The records appear below. Set down exactly each line from the one that contains "list [137, 59, 1863, 1014]" through the last, both included.
[EXERCISE INPUTS]
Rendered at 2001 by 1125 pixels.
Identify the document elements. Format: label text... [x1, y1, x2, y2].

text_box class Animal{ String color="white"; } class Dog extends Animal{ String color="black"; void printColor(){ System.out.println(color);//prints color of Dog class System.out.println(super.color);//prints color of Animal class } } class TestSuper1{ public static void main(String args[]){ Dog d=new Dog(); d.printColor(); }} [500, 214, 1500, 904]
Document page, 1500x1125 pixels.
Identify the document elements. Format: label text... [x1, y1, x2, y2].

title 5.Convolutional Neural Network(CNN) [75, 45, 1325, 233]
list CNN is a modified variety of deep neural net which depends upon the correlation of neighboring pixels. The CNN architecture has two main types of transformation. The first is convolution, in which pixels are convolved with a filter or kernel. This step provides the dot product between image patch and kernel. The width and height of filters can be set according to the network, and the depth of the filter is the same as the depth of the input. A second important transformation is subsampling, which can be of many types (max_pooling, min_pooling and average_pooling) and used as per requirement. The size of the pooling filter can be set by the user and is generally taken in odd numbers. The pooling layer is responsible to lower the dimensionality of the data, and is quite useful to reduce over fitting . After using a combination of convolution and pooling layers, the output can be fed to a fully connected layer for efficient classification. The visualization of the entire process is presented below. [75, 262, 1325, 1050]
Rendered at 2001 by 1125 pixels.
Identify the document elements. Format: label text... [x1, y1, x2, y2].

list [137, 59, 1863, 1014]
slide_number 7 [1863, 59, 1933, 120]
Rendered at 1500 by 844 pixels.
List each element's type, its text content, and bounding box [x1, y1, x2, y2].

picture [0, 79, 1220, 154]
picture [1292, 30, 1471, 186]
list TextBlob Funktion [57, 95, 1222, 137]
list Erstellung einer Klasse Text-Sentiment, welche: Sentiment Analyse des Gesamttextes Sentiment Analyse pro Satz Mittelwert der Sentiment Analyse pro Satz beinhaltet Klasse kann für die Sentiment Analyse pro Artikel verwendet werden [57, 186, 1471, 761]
[/EXERCISE INPUTS]
▸ FINISHED TASK:
list [137, 59, 1863, 1014]
slide_number 7 [1863, 59, 1933, 120]
Rendered at 1500 by 844 pixels.
List each element's type, its text content, and bounding box [x1, y1, x2, y2].

picture [0, 79, 1220, 154]
picture [1292, 30, 1471, 186]
list TextBlob Funktion [57, 95, 1222, 137]
list Erstellung einer Klasse Text-Sentiment, welche: Sentiment Analyse des Gesamttextes Sentiment Analyse pro Satz Mittelwert der Sentiment Analyse pro Satz beinhaltet Klasse kann für die Sentiment Analyse pro Artikel verwendet werden [57, 186, 1471, 761]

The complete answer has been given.